**Your instructions:**
Could you return all of the entries word for word, minus any pictures?

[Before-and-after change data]
»»

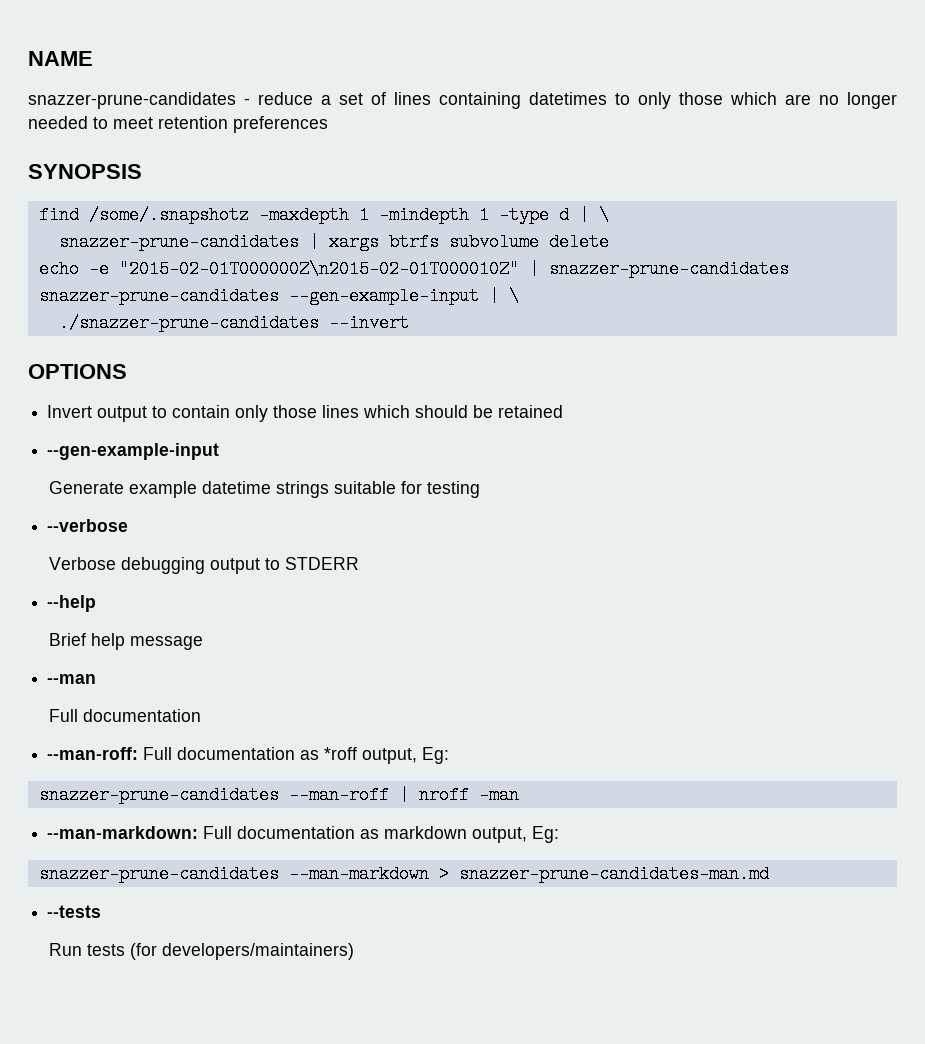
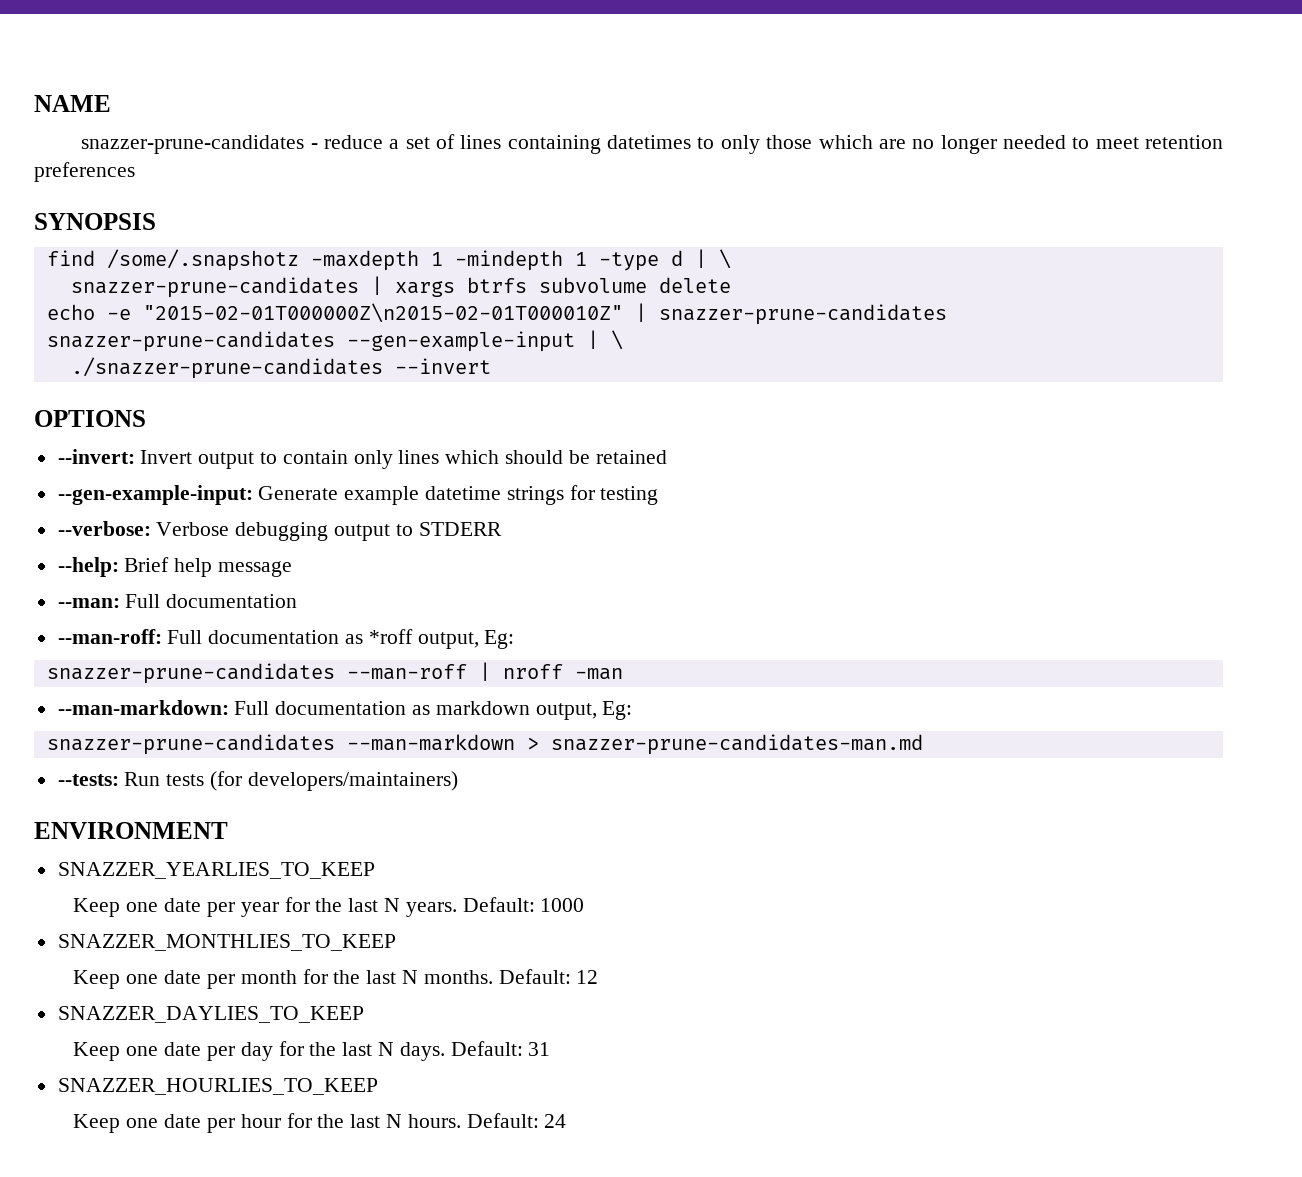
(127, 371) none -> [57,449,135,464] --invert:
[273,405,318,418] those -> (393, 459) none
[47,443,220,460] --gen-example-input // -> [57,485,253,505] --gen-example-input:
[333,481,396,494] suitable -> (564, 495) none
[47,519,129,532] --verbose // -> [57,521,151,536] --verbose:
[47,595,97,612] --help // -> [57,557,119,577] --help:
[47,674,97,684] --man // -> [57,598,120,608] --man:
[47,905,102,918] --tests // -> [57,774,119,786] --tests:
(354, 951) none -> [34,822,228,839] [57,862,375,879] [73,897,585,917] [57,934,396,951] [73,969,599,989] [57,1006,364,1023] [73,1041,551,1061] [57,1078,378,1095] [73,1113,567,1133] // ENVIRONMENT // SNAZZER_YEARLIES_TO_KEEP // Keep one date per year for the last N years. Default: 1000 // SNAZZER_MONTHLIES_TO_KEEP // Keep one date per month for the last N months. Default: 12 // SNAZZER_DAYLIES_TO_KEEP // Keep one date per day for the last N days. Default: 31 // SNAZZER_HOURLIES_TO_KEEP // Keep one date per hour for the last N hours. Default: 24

««

**Finished task:**
(127, 371) none -> [57,449,135,464] --invert:
[273,405,318,418] those -> (393, 459) none
[47,443,220,460] --gen-example-input // -> [57,485,253,505] --gen-example-input:
[333,481,396,494] suitable -> (564, 495) none
[47,519,129,532] --verbose // -> [57,521,151,536] --verbose:
[47,595,97,612] --help // -> [57,557,119,577] --help:
[47,674,97,684] --man // -> [57,598,120,608] --man:
[47,905,102,918] --tests // -> [57,774,119,786] --tests:
(354, 951) none -> [34,822,228,839] [57,862,375,879] [73,897,585,917] [57,934,396,951] [73,969,599,989] [57,1006,364,1023] [73,1041,551,1061] [57,1078,378,1095] [73,1113,567,1133] // ENVIRONMENT // SNAZZER_YEARLIES_TO_KEEP // Keep one date per year for the last N years. Default: 1000 // SNAZZER_MONTHLIES_TO_KEEP // Keep one date per month for the last N months. Default: 12 // SNAZZER_DAYLIES_TO_KEEP // Keep one date per day for the last N days. Default: 31 // SNAZZER_HOURLIES_TO_KEEP // Keep one date per hour for the last N hours. Default: 24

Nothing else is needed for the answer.